*Your objective*. The expected response is a copy of every line in the entries below that includes the word "Component".
· · · ·
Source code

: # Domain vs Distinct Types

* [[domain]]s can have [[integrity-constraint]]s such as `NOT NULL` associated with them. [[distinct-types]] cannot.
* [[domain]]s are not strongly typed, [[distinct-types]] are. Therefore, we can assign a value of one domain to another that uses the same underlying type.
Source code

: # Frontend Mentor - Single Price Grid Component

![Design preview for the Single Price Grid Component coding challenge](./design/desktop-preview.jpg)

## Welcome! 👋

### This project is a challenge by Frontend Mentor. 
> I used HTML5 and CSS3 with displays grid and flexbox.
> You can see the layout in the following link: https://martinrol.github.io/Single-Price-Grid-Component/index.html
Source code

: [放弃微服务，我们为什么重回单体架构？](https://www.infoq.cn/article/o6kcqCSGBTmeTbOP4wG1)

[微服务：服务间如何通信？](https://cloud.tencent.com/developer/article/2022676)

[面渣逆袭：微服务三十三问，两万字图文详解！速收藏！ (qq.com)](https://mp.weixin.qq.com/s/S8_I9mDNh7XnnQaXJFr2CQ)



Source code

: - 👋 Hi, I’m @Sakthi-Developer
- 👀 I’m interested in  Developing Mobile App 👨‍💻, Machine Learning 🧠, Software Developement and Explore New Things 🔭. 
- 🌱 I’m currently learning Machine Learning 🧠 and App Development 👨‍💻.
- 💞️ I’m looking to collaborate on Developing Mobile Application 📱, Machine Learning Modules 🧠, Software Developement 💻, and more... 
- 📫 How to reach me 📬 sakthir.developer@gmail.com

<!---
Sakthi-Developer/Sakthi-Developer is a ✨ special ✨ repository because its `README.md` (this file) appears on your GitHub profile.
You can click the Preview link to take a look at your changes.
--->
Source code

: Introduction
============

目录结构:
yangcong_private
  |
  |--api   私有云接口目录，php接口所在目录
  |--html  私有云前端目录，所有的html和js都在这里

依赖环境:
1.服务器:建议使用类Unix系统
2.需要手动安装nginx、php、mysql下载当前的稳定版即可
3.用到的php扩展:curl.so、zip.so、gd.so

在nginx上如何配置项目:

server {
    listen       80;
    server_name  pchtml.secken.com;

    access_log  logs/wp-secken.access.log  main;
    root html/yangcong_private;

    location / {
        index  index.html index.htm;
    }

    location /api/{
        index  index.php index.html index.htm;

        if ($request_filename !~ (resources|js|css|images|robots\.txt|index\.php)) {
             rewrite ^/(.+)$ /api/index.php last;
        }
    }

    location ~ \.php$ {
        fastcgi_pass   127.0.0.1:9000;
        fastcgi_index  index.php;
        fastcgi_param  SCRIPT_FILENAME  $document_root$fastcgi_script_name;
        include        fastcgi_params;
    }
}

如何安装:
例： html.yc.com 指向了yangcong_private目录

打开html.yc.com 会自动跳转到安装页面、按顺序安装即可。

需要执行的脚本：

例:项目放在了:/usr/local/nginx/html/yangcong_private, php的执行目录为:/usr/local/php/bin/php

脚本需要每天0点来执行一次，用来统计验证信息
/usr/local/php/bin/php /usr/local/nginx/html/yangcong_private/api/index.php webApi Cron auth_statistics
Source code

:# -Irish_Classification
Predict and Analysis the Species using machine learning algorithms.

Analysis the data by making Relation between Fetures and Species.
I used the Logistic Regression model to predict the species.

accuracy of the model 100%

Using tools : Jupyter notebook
· · · ·
*Solution to the exercise*.
: # Frontend Mentor - Single Price Grid Component
![Design preview for the Single Price Grid Component coding challenge](./design/desktop-preview.jpg)
> You can see the layout in the following link: https://martinrol.github.io/Single-Price-Grid-Component/index.html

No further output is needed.